A Student’s Take on Oakland’s Gentrification

 Image from nextcity.org

Image from nextcity.org

This article was first published on http://www.energyconvertors.org

By: Anacelia Rodriguez

In Oakland, I have many friends who live in the Oakland hills, low income regions of Oakland and some don’t even live in Oakland to avoid high priced living. This not only affects the people that have lived here all their life but it also affects my own family. This is causing families such as mines to look for houses or living situations in places outside Oakland. This issue is most of the people driven out have children that go to school here. I struggle with that the only reason I am staying is due to my education and my mother wants me to stay somewhere, where I am striving to do better and stay on task.

The gentrification is messing with the diversity of Oakland. On the SFGATE, they stated “Oakland lost almost half of its African American population from 1990 to 2011, and fewer African Americans own homes…”(Jones 1). This breaks my heart. Can you imagine these percentage drops happening so quickly? The people that ‘replace’ them are nothing like you, don’t look like you, judge you. It not just my feelings, I’m writing for the lucky bunch of people that have been living in Oakland for a while that feel things are changing too fast and not for the benefit of Oakland citizens.

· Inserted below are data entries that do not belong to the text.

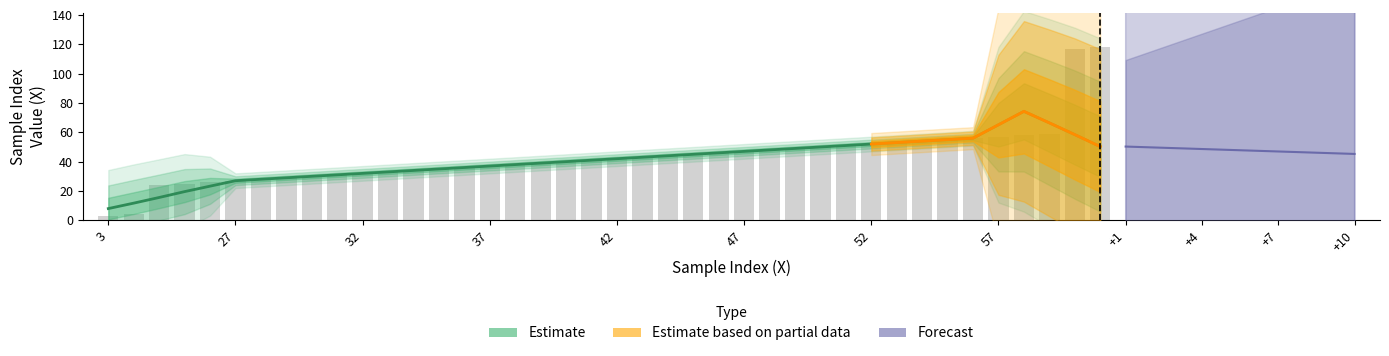

How many data points in X_values are less than 42?

20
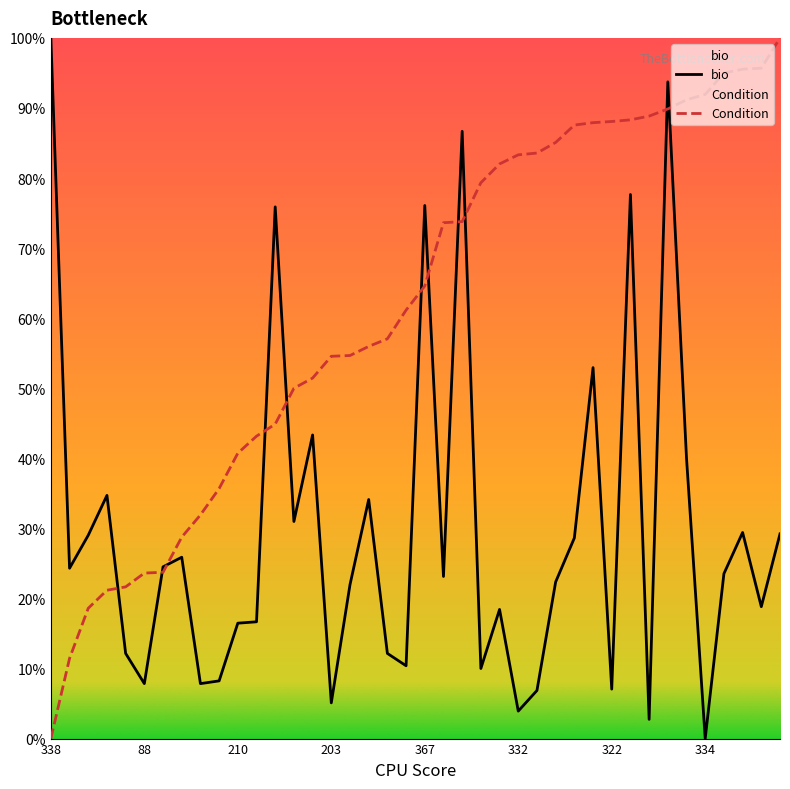

What is the label of the 28th point from the right?

12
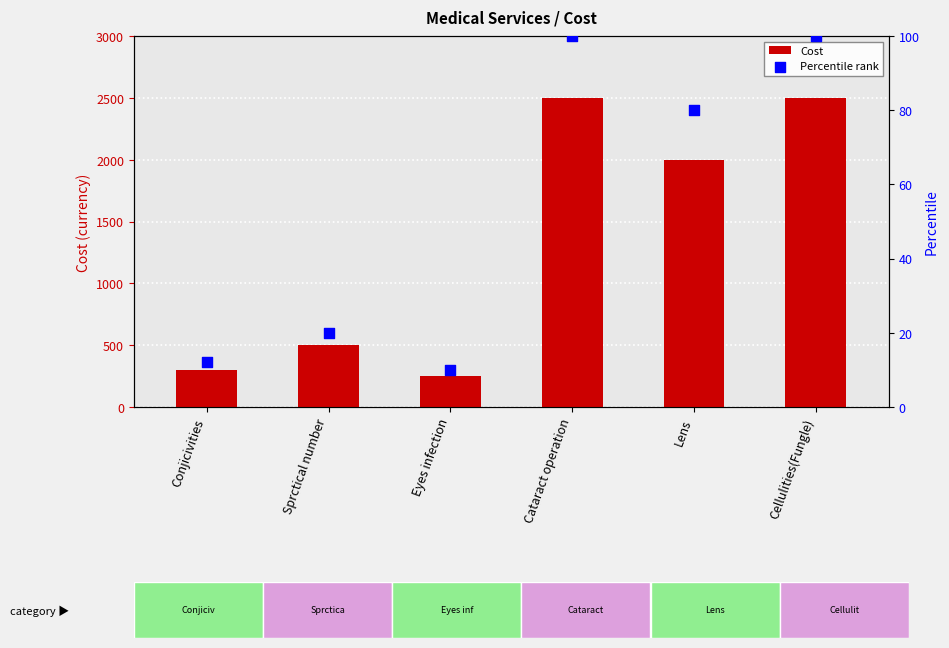

Which series has the largest total across all categories?

Cost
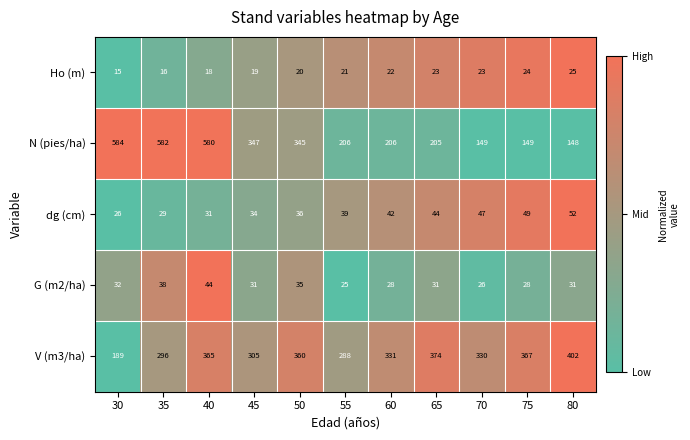

True or false: dg (cm) has a value of 26 at 30.

True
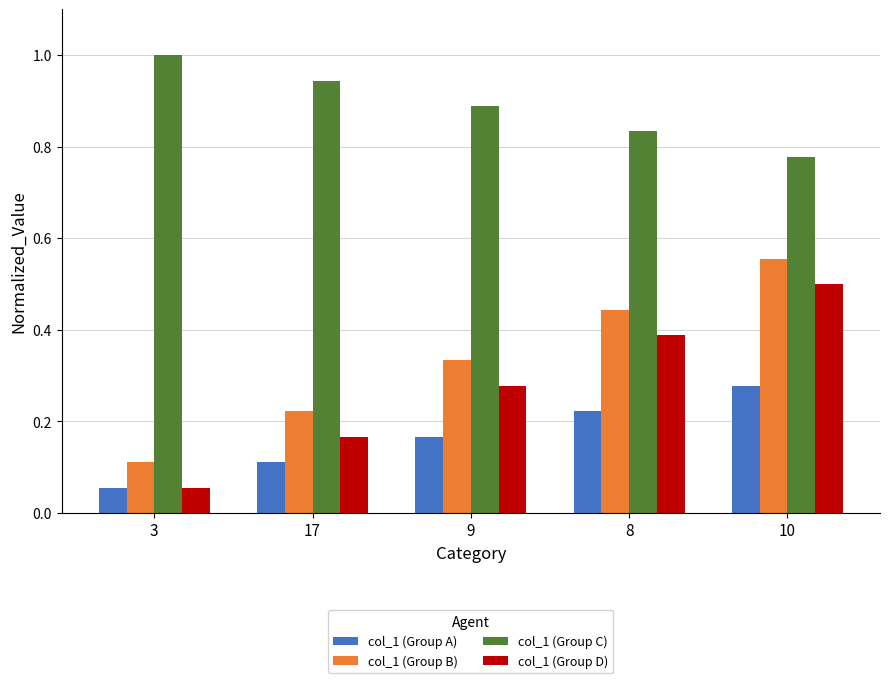

The col_1 (Group B) series shows 0.5 at 9. True or false?

False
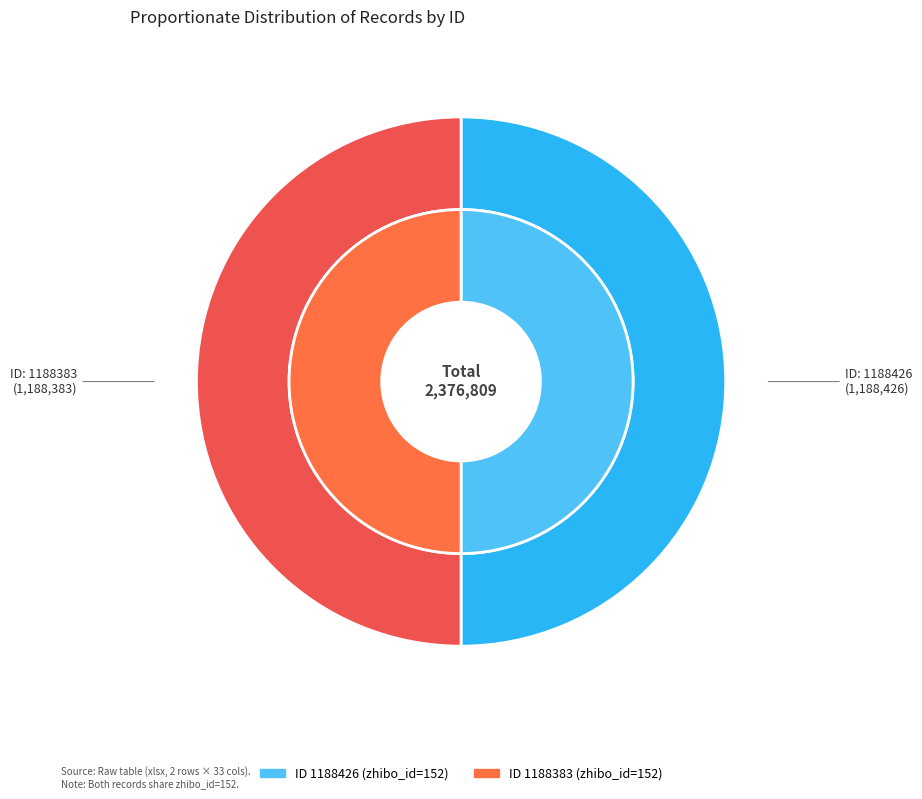

To the nearest percent, what percentage of the pie is 1188383?

50%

KQED’s Olivia Allen-Price states, “…Between 2010 and 2014…28 percent of those leaving Oakland made less than $30,000… at the other end of the spectrum, high-income earners making $150,000 or more are leaving at a rate about 30 percent lower than expected…” This is significant because all these new people, mostly white, are moving here seem either unaware or uninterested of what they are doing to Oakland natives, and I think it is messed up. You see these statistics every day in the streets. I walk home and don’t see people that look like me anymore. They seem friendly, but it’s hard for me to smile back when I know they drive out my friends, family, and potentially me.

By paying attention to what’s happening locally and helping one another out in a time of need we can stand up in what we believe in. We can’t stay silent when there is wrong going on all around us. We need this change for the future generations and community to see what it is like to stand your ground when times get tough.